What is being asked: Make an exact copy of the lines from the top of the entries below through the line with "Neuntklässler besteht, an". Leave all pictures out.

Collected data
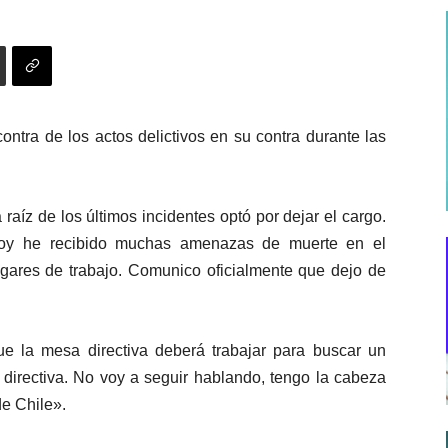
ontra de los actos delictivos en su contra durante las
raíz de los últimos incidentes optó por dejar el cargo.
Hoy he recibido muchas amenazas de muerte en el
ugares de trabajo. Comunico oficialmente que dejo de
ue la mesa directiva deberá trabajar para buscar un
 directiva. No voy a seguir hablando, tengo la cabeza
de Chile».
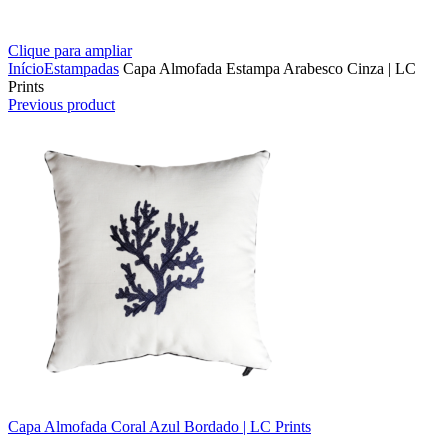
Clique para ampliar
Início
Estampadas
Capa Almofada Estampa Arabesco Cinza | LC
Prints
Previous product
Capa Almofada Coral Azul Bordado | LC Prints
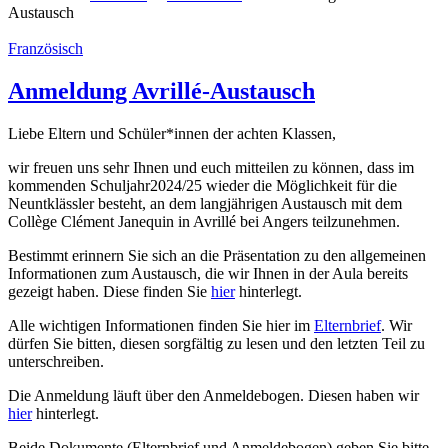
Austausch
Französisch
Anmeldung Avrillé-Austausch
Liebe Eltern und Schüler*innen der achten Klassen,
wir freuen uns sehr Ihnen und euch mitteilen zu können, dass im
kommenden Schuljahr2024/25 wieder die Möglichkeit für die
Neuntklässler besteht, an dem langjährigen Austausch mit dem
Collège Clément Janequin in Avrillé bei Angers teilzunehmen.
Bestimmt erinnern Sie sich an die Präsentation zu den allgemeinen
Informationen zum Austausch, die wir Ihnen in der Aula bereits
gezeigt haben. Diese finden Sie
hier
hinterlegt.
Alle wichtigen Informationen finden Sie hier im
Elternbrief
. Wir
dürfen Sie bitten, diesen sorgfältig zu lesen und den letzten Teil zu
unterschreiben.
Die Anmeldung läuft über den Anmeldebogen. Diesen haben wir
hier
hinterlegt.
Beide Dokumente (Elternbrief und Anmeldebogen) geben Sie bitte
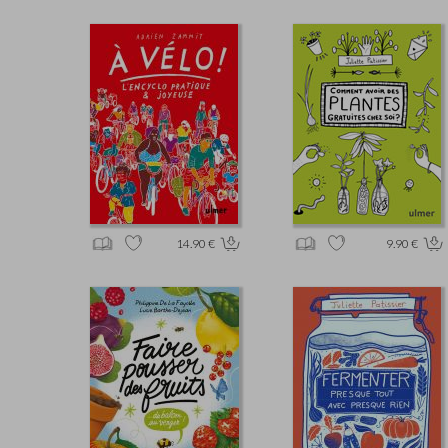
14.90 €
9.90 €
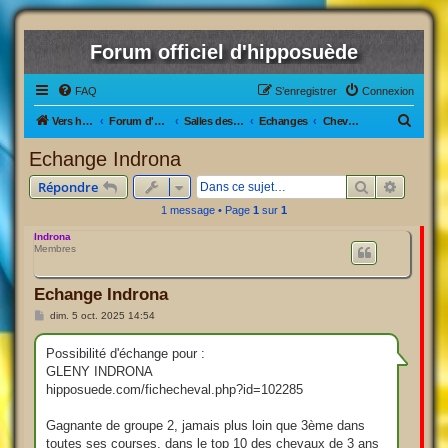
Forum officiel d'hipposuède
FAQ
S’enregistrer
Connexion
R
Vers hipposuède, le jeu !
Forum d'hipposuède
Salles des Ventes
Echanges
Chevaux Actifs/inactifs
e
Echange Indrona
c
Rechercher
Recherc
Répondre
h
1 message • Page
1
sur
1
e
Indrona
r
Membres
c
h
Echange Indrona
e
M
dim. 5 oct. 2025 14:54
e
r
s
s
Possibilité d'échange pour :
a
GLENY INDRONA
g
e
hipposuede.com/fichecheval.php?id=102285
Gagnante de groupe 2, jamais plus loin que 3ème dans
toutes ses courses, dans le top 10 des chevaux de 3 ans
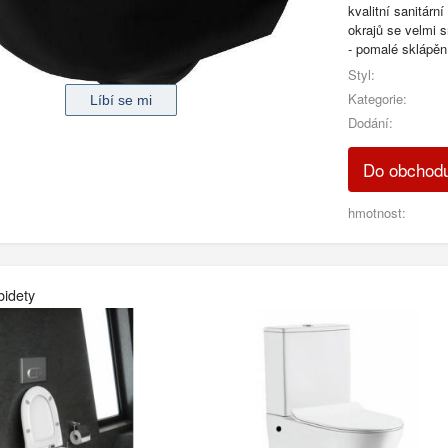
kvalitní sanitár
okrajů se velmi 
- pomalé sklápěn
Styl:
Kategorie:
Dodání:
Do obchodu
hmotnost:
bidety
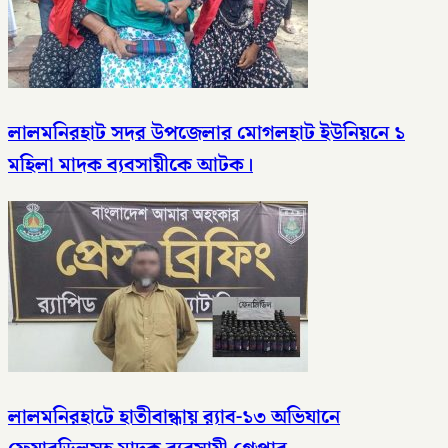
লালমনিরহাট সদর উপজেলার মোগলহাট ইউনিয়নে ১
মহিলা মাদক ব্যবসায়ীকে আটক।
লালমনিরহাটে হাতীবান্ধায় র‌্যাব-১৩ অভিযানে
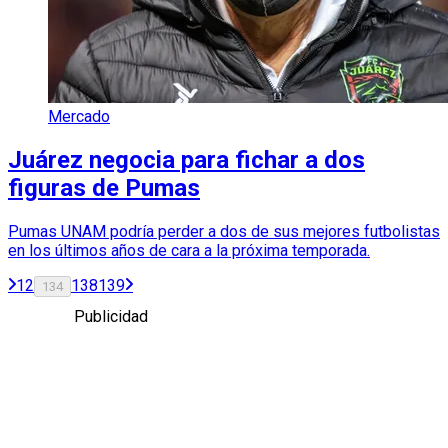
Mercado
Juárez negocia para fichar a dos
figuras de Pumas
Pumas UNAM podría perder a dos de sus mejores futbolistas
en los últimos años de cara a la próxima temporada.
1
2
138
139
134
Publicidad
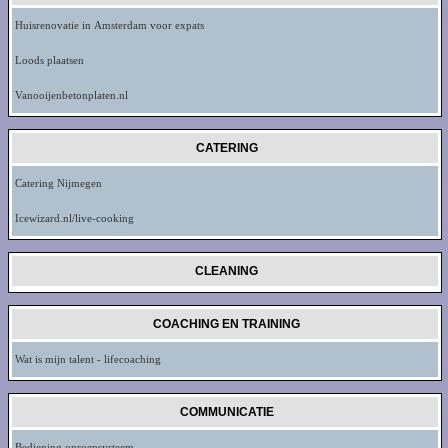
Huisrenovatie in Amsterdam voor expats
Loods plaatsen
Vanooijenbetonplaten.nl
CATERING
Catering Nijmegen
Icewizard.nl/live-cooking
CLEANING
COACHING EN TRAINING
Wat is mijn talent - lifecoaching
COMMUNICATIE
Bediening oproepsysteem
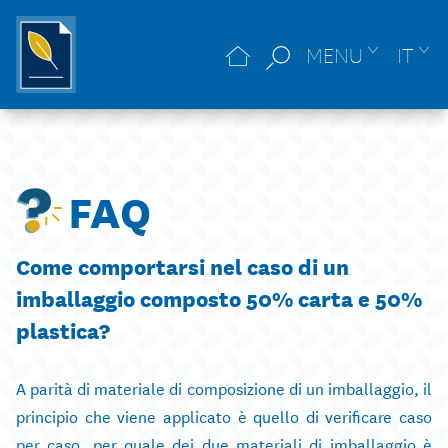
MENU
IT
FAQ
Come comportarsi nel caso di un
imballaggio composto 50% carta e 50%
plastica?
A parità di materiale di composizione di un imballaggio, il
principio che viene applicato è quello di verificare caso
per caso, per quale dei due materiali di imballaggio è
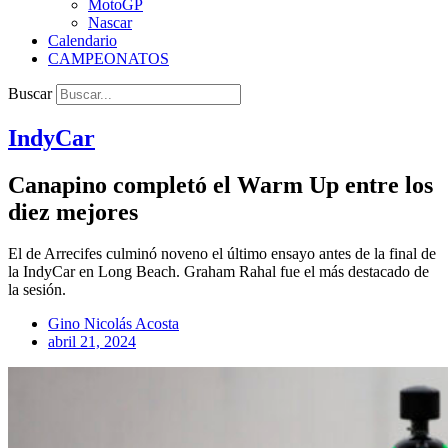
MotoGP
Nascar
Calendario
CAMPEONATOS
Buscar
IndyCar
Canapino completó el Warm Up entre los
diez mejores
El de Arrecifes culminó noveno el último ensayo antes de la final de
la IndyCar en Long Beach. Graham Rahal fue el más destacado de
la sesión.
Gino Nicolás Acosta
abril 21, 2024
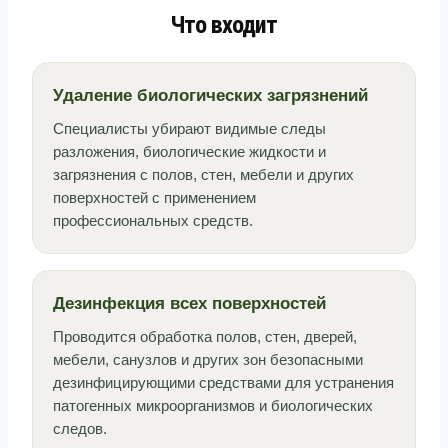
Что входит
Удаление биологических загрязнений
Специалисты убирают видимые следы
разложения, биологические жидкости и
загрязнения с полов, стен, мебели и других
поверхностей с применением
профессиональных средств.
Дезинфекция всех поверхностей
Проводится обработка полов, стен, дверей,
мебели, санузлов и других зон безопасными
дезинфицирующими средствами для устранения
патогенных микроорганизмов и биологических
следов.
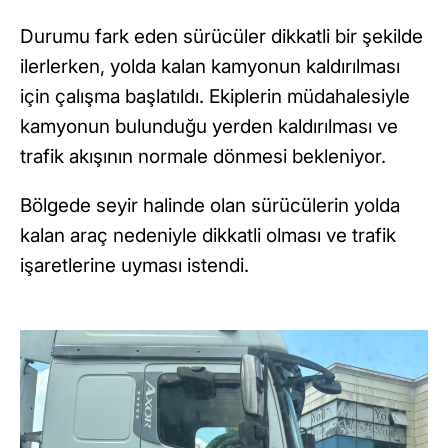
Durumu fark eden sürücüler dikkatli bir şekilde
ilerlerken, yolda kalan kamyonun kaldırılması
için çalışma başlatıldı. Ekiplerin müdahalesiyle
kamyonun bulunduğu yerden kaldırılması ve
trafik akışının normale dönmesi bekleniyor.
Bölgede seyir halinde olan sürücülerin yolda
kalan araç nedeniyle dikkatli olması ve trafik
işaretlerine uyması istendi.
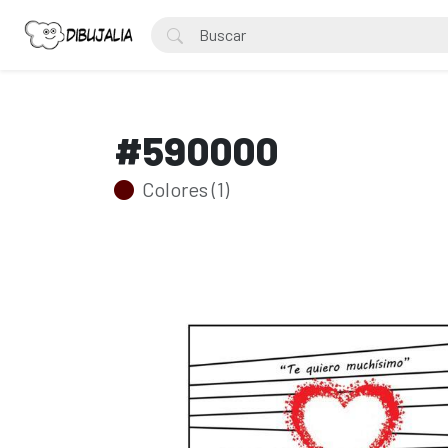
#590000
Colores (1)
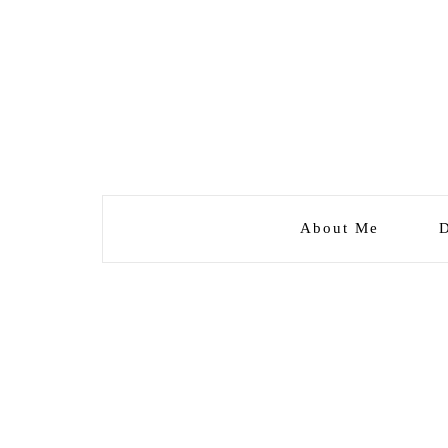
About Me
D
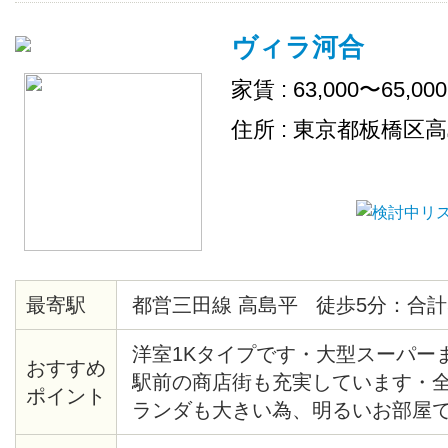
タッフが補充致します。
ヴィラ河合
家賃 : 63,000〜65,00
住所 : 東京都板橋区
最寄駅
都営三田線 高島平 徒歩5分：合計
洋室1Kタイプです・大型スーパー
おすすめ
駅前の商店街も充実しています・
ポイント
ランダも大きい為、明るいお部屋で
室、トイレ、キッチン新規入替済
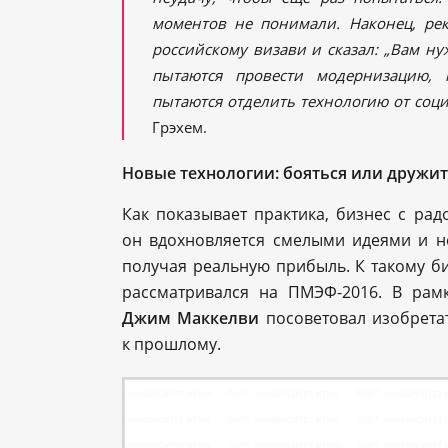
моментов не понимали. Наконец, рек
российскому визави и сказал: „Вам н
пытаются провести модернизацию, 
пытаются отделить технологию от соц
Грэхем.
Новые технологии: бояться или дружи
Как показывает практика, бизнес с рад
он вдохновляется смелыми идеями и н
получая реальную прибыль. К такому би
рассматривался на ПМЭФ-2016. В рамк
Джим Маккелви
посоветовал изобрета
к прошлому.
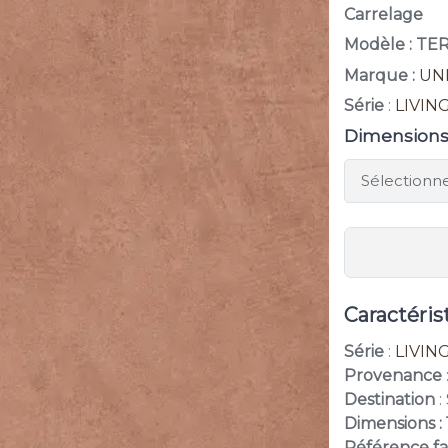
Carrelage
Modèle : T
Marque :
UN
Série
:
LIVIN
Dimension
Caractéris
Série
:
LIVIN
Provenance
Destination
:
Dimensions :
Référence f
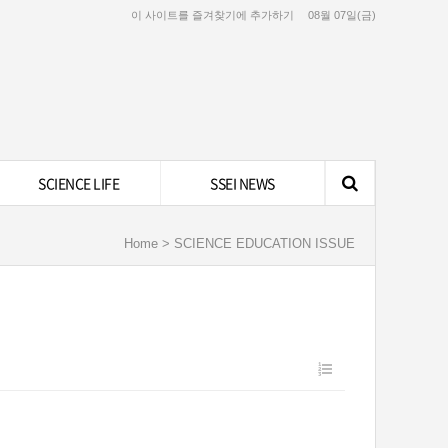
이 사이트를 즐겨찾기에 추가하기
08월 07일(금)
SCIENCE LIFE
SSEI NEWS
Home > SCIENCE EDUCATION ISSUE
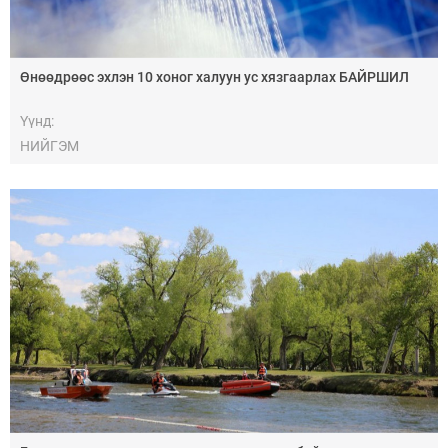
Өнөөдрөөс эхлэн 10 хоног халуун ус хязгаарлах БАЙРШИЛ
Үүнд:
НИЙГЭМ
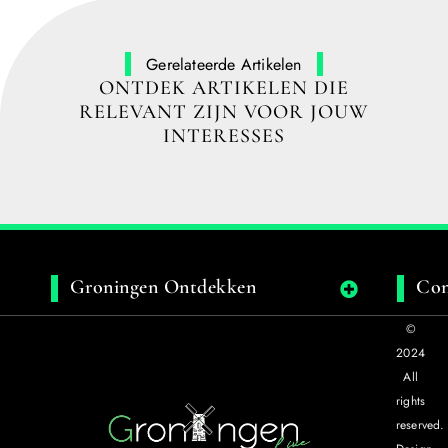
Gerelateerde Artikelen
ONTDEK ARTIKELEN DIE
RELEVANT ZIJN VOOR JOUW
INTERESSES
Groningen Ontdekken
Con
©
2024
All
rights
reserved.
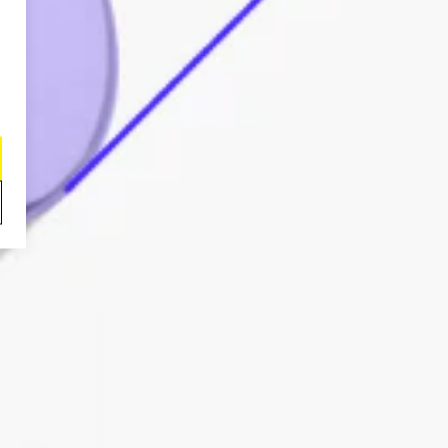
dydį.
auskaras puikiai tiktų, jo
kylutės iki ausies krašto arba
idesnius arba siauresnius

Output:
ontra de los actos delictivos en su contra durante las
raíz de los últimos incidentes optó por dejar el cargo.
Hoy he recibido muchas amenazas de muerte en el
ugares de trabajo. Comunico oficialmente que dejo de
ue la mesa directiva deberá trabajar para buscar un
 directiva. No voy a seguir hablando, tengo la cabeza
de Chile».
Clique para ampliar
Início
Estampadas
Capa Almofada Estampa Arabesco Cinza | LC
Prints
Previous product
Capa Almofada Coral Azul Bordado | LC Prints
Austausch
Französisch
Anmeldung Avrillé-Austausch
Liebe Eltern und Schüler*innen der achten Klassen,
wir freuen uns sehr Ihnen und euch mitteilen zu können, dass im
kommenden Schuljahr2024/25 wieder die Möglichkeit für die
Neuntklässler besteht, an dem langjährigen Austausch mit dem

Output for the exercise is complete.